▶ **WHAT THE EXERCISE ASKS**
Find the word "Illinois" in the data below and copy each line that holds it.

Dataset entries:
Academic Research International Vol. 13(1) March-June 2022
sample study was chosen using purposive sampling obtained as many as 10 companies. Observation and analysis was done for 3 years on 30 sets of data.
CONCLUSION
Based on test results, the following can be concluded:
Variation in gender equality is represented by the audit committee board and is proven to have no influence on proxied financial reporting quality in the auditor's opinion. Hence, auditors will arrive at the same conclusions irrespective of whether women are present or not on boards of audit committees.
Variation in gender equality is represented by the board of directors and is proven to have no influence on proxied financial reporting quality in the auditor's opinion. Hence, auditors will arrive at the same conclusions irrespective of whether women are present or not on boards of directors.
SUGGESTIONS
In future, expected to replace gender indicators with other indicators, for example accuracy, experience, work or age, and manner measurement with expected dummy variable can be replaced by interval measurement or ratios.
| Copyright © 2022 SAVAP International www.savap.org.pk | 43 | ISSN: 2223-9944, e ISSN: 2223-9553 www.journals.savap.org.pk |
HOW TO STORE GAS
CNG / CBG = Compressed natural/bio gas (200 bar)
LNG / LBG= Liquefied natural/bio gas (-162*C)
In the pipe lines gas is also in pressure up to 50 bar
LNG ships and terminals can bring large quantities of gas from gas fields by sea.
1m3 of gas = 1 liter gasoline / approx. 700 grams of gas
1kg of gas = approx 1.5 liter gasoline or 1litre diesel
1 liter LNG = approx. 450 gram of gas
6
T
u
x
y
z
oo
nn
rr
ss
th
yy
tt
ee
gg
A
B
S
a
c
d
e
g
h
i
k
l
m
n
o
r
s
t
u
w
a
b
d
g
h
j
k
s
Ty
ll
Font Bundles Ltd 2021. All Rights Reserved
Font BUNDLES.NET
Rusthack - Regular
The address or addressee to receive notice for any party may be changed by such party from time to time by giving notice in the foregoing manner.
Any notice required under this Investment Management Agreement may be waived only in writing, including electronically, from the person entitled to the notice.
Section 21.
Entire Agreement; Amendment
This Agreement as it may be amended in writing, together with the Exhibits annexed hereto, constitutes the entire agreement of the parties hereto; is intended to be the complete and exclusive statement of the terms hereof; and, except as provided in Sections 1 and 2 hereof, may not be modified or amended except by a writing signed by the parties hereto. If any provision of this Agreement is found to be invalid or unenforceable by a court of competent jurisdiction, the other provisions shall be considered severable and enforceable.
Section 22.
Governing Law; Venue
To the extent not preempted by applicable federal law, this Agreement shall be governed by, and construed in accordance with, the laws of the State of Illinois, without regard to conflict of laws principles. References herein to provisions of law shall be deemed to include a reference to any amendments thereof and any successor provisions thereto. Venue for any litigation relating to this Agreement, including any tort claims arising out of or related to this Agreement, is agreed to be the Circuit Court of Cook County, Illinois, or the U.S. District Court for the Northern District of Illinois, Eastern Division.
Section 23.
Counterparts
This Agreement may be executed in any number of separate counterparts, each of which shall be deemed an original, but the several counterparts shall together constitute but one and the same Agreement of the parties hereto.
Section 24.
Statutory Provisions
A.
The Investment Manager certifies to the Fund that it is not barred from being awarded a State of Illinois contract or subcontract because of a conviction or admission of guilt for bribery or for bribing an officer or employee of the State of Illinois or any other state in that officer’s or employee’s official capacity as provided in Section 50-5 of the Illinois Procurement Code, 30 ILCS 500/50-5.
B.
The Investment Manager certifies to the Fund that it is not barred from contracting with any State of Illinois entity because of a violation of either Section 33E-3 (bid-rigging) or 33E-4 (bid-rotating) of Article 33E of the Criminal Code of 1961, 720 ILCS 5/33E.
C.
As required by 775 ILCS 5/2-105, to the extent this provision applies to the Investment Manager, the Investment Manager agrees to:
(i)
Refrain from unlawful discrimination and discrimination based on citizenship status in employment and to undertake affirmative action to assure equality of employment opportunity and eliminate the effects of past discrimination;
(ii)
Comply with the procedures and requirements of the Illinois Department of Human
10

▶ **EXERCISE RESULT**
To the extent not preempted by applicable federal law, this Agreement shall be governed by, and construed in accordance with, the laws of the State of Illinois, without regard to conflict of laws principles. References herein to provisions of law shall be deemed to include a reference to any amendments thereof and any successor provisions thereto. Venue for any litigation relating to this Agreement, including any tort claims arising out of or related to this Agreement, is agreed to be the Circuit Court of Cook County, Illinois, or the U.S. District Court for the Northern District of Illinois, Eastern Division.
The Investment Manager certifies to the Fund that it is not barred from being awarded a State of Illinois contract or subcontract because of a conviction or admission of guilt for bribery or for bribing an officer or employee of the State of Illinois or any other state in that officer’s or employee’s official capacity as provided in Section 50-5 of the Illinois Procurement Code, 30 ILCS 500/50-5.
The Investment Manager certifies to the Fund that it is not barred from contracting with any State of Illinois entity because of a violation of either Section 33E-3 (bid-rigging) or 33E-4 (bid-rotating) of Article 33E of the Criminal Code of 1961, 720 ILCS 5/33E.
Comply with the procedures and requirements of the Illinois Department of Human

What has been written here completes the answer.